#### [Zadania do wykonania]
[a] Odpowiedz krótko na pytania dotyczące wieści o klanach:
(i) Który ze starszych zaginął w Klanie Burzy?
(ii) Jak ma na imię medyczka, która powróciła do Klanu Klifu?
(iii) Gdzie Srokoszowa Gwiazda straciła jedno z żyć?
[b] Przepisz wiernie fragment wieści o klanach od słów "Do klanu szczęśliwie" aż po słowa "zapomnieć o katastrofie.".

BLOGOWE WIEŚCI

BLOGOWE WIEŚCI





W Klanie Burzy

Sprawa znikających kotów w klanie nadal oficjalnie nie została wyjaśniona. Zaginął jeden ze starszych, Tropiący Szlak, natomiast Piaszczysta Zamieć prawdopodobnie został napadnięty przez samotników. Chodzą plotki, że mogą być oni połączeni z niedawno wygnanym Czarną Łapą. Również główny medyk, przez niewyjaśnioną sprawę został oddalony od swoich obowiązków, większość spraw powierzając w łapy swojej uczennicy. Gdyby tego było mało, w tych napiętych czasach do obozu została przyprowadzona zdezorientowana i dość pokiereszowana pieszczoszka, a przynajmniej tak została przedstawiona klanowi. Czy jej pojawienie się w klanie, nie wzmocni już i tak od dawna panującego w nim napięcia?

W Klanie Klifu

Do klanu szczęśliwie (chociaż zależy kogo się o to zapyta) powróciła zaginiona medyczka, Liściaste Futro. Niestety nawet jej obecność nie mogła powstrzymać ani katastrofy, jaką była szalejąca podczas Pory Nagich Liści epidemia zielonego kaszlu, ani utraty jednego z żyć przez Srokoszową Gwiazdę na zgromadzeniu. Aktualnie osłabieni klifiacy próbują podnieść się na łapy i zapomnieć o katastrofie.

#### [Dane wejściowe]
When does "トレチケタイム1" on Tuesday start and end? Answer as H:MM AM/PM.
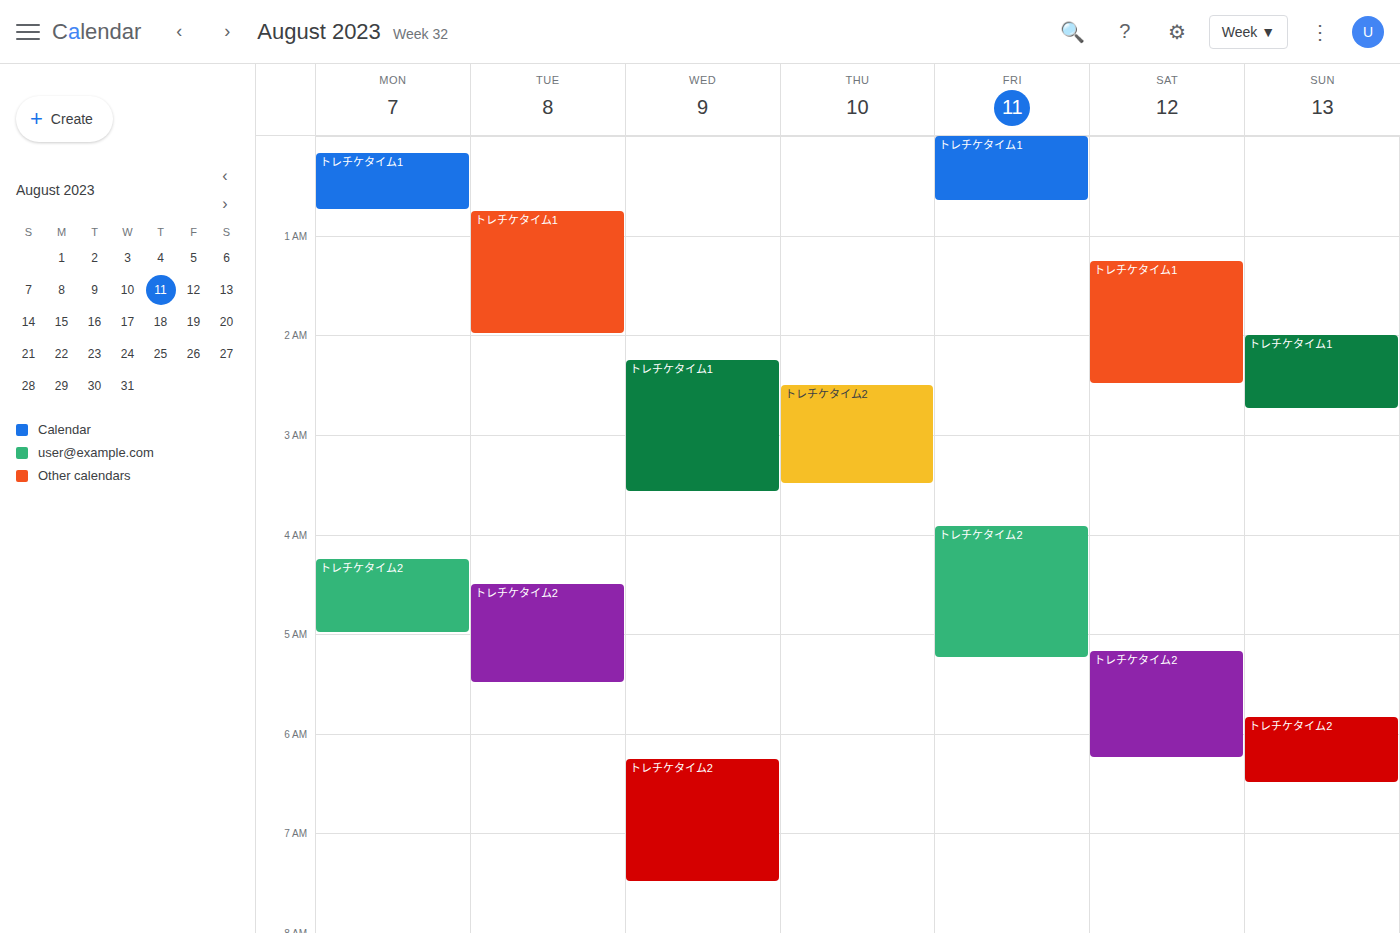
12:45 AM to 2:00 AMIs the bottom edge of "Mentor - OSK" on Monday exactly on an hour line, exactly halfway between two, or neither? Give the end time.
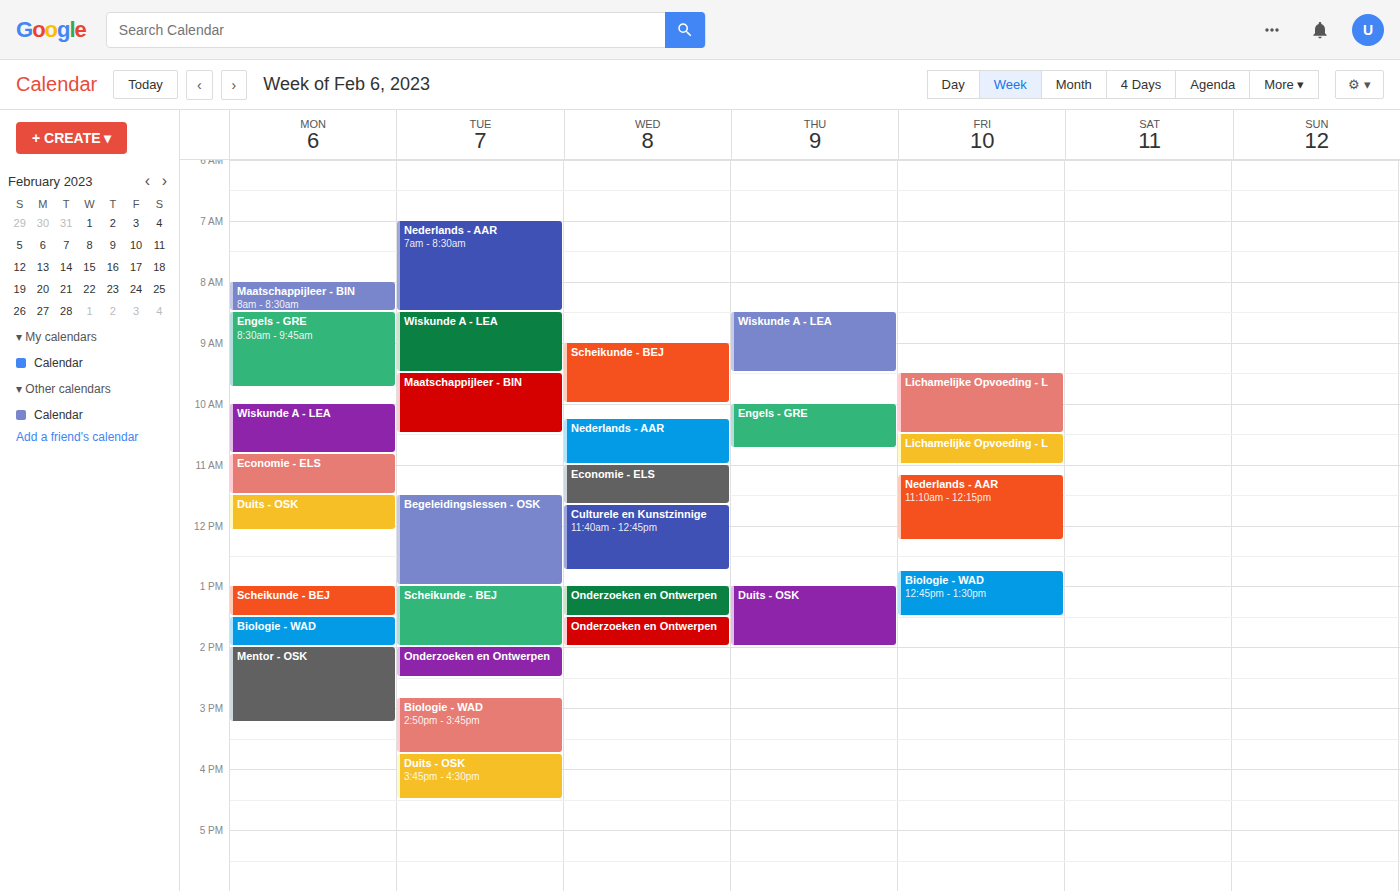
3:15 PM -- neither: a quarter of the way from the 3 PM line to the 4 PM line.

#### [Wyniki zadań]
[a]
(i) Tropiący Szlak
(ii) Liściaste Futro
(iii) Na zgromadzeniu

[b]
Do klanu szczęśliwie (chociaż zależy kogo się o to zapyta) powróciła zaginiona medyczka, Liściaste Futro. Niestety nawet jej obecność nie mogła powstrzymać ani katastrofy, jaką była szalejąca podczas Pory Nagich Liści epidemia zielonego kaszlu, ani utraty jednego z żyć przez Srokoszową Gwiazdę na zgromadzeniu. Aktualnie osłabieni klifiacy próbują podnieść się na łapy i zapomnieć o katastrofie.